◆ **Required work**
Change "categories" to "groups" in the data, starting with the line containing "The value of" and going on through the end, and give those lines back with nothing else altered. Leave out the pictures.

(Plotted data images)
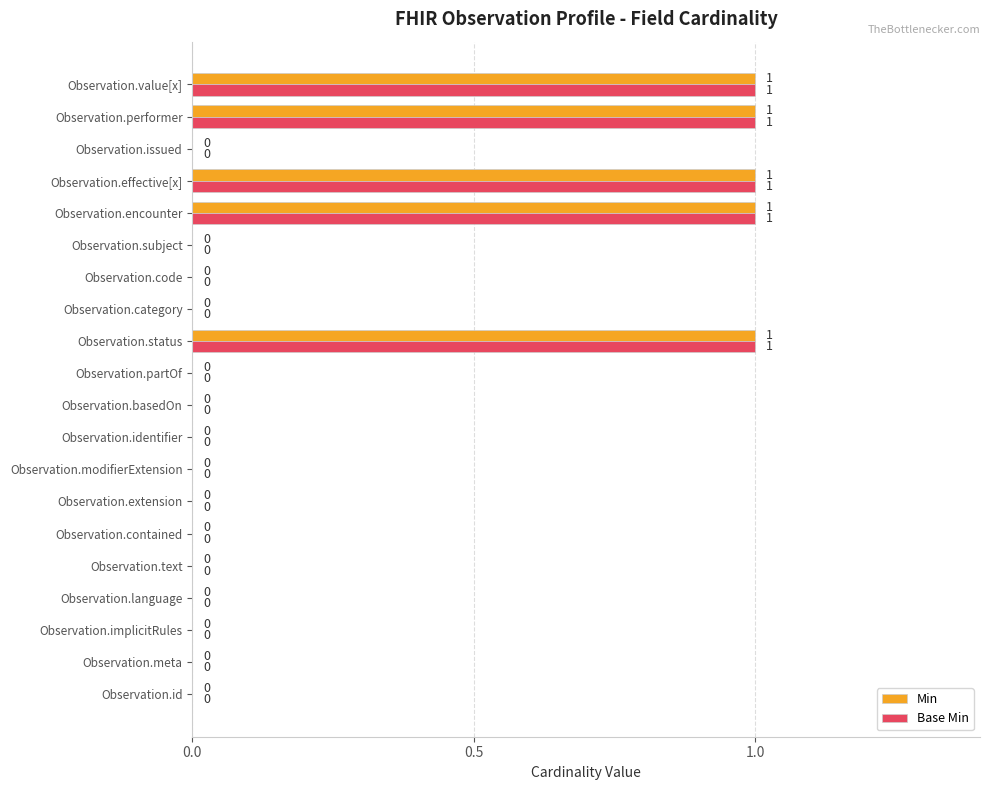

The Base Min series shows 0 at Observation.code. True or false?

True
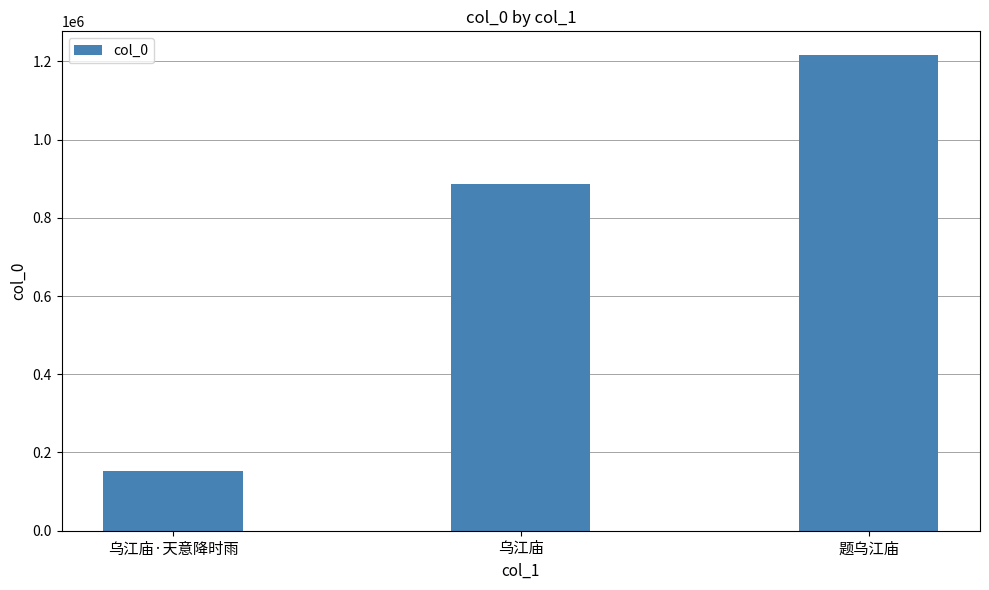

Between 乌江庙·天意降时雨 and 题乌江庙, which is larger?

题乌江庙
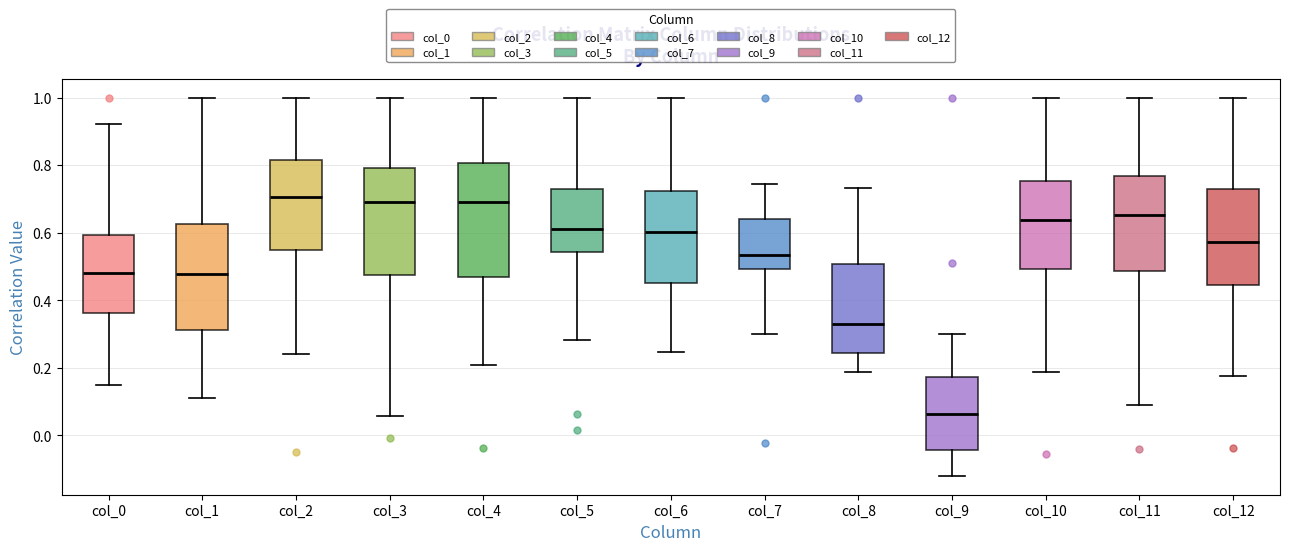

Where does the lower whisker of the box for col_11 end on the y-axis? The values are not printed on the chart, so give them approximately, as read against the axis.

0.08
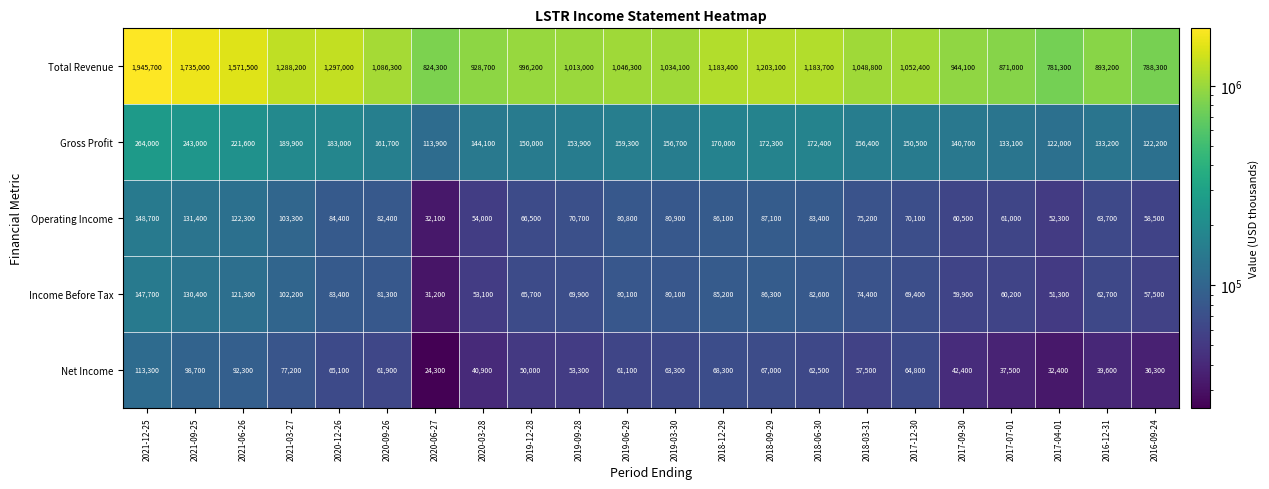

The value of Operating Income at 2021-06-26 is 46040. True or false?

False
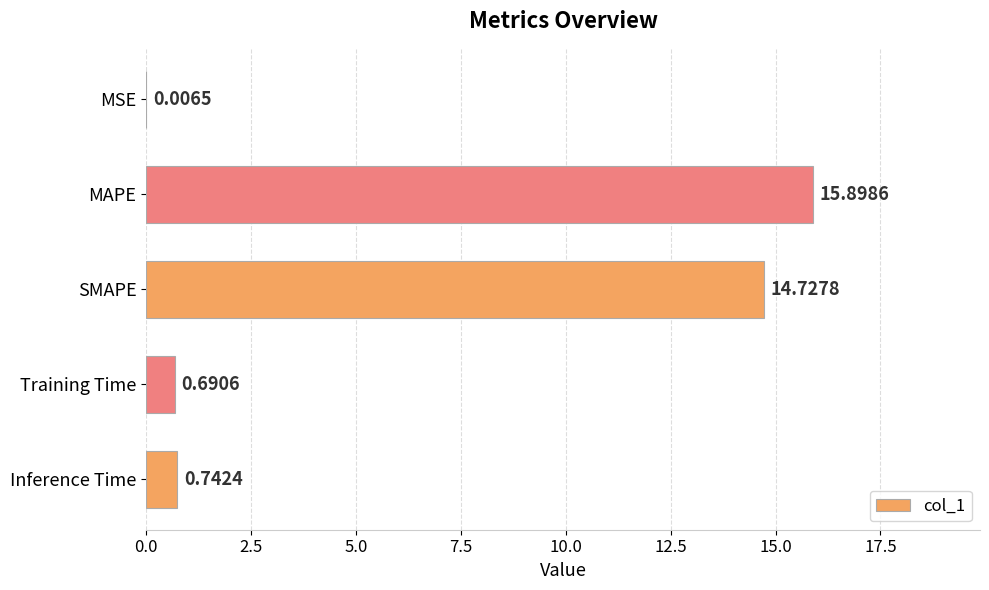

Are the bars grouped side by side (vs. stacked)?

No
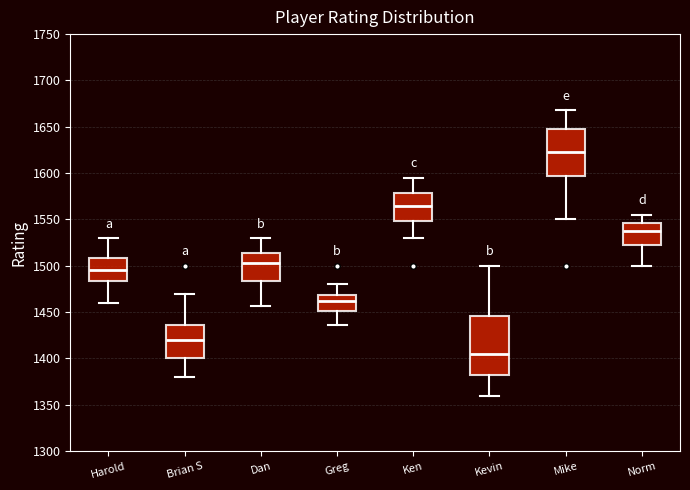

Where does the lower whisker of the box for Harold end on the y-axis? The values are not printed on the chart, so give them approximately, as read against the axis.

1460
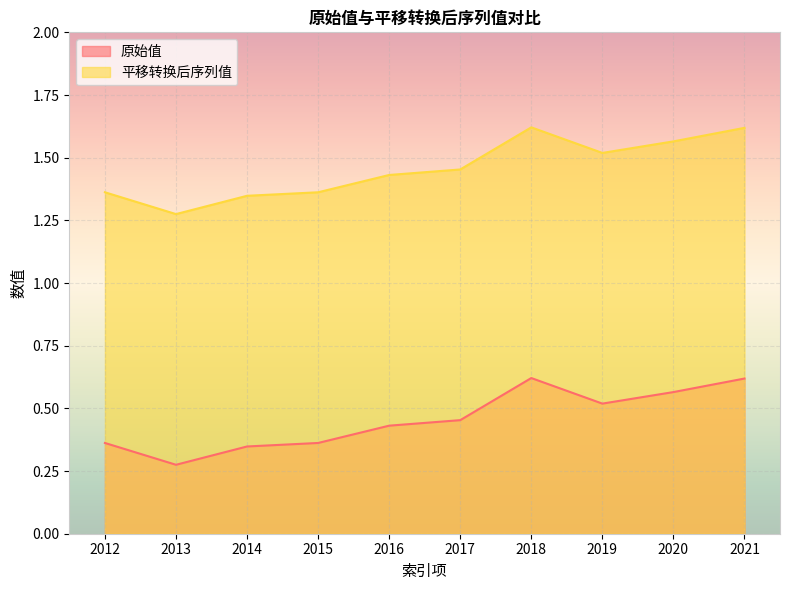

How many categories are shown in the chart?

10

◆ **Solution for this task**
The value of Operating Income at 2021-06-26 is 46040. True or false?

False

Are the bars grouped side by side (vs. stacked)?

No

Where does the lower whisker of the box for Harold end on the y-axis? The values are not printed on the chart, so give them approximately, as read against the axis.

1460

How many groups are shown in the chart?

10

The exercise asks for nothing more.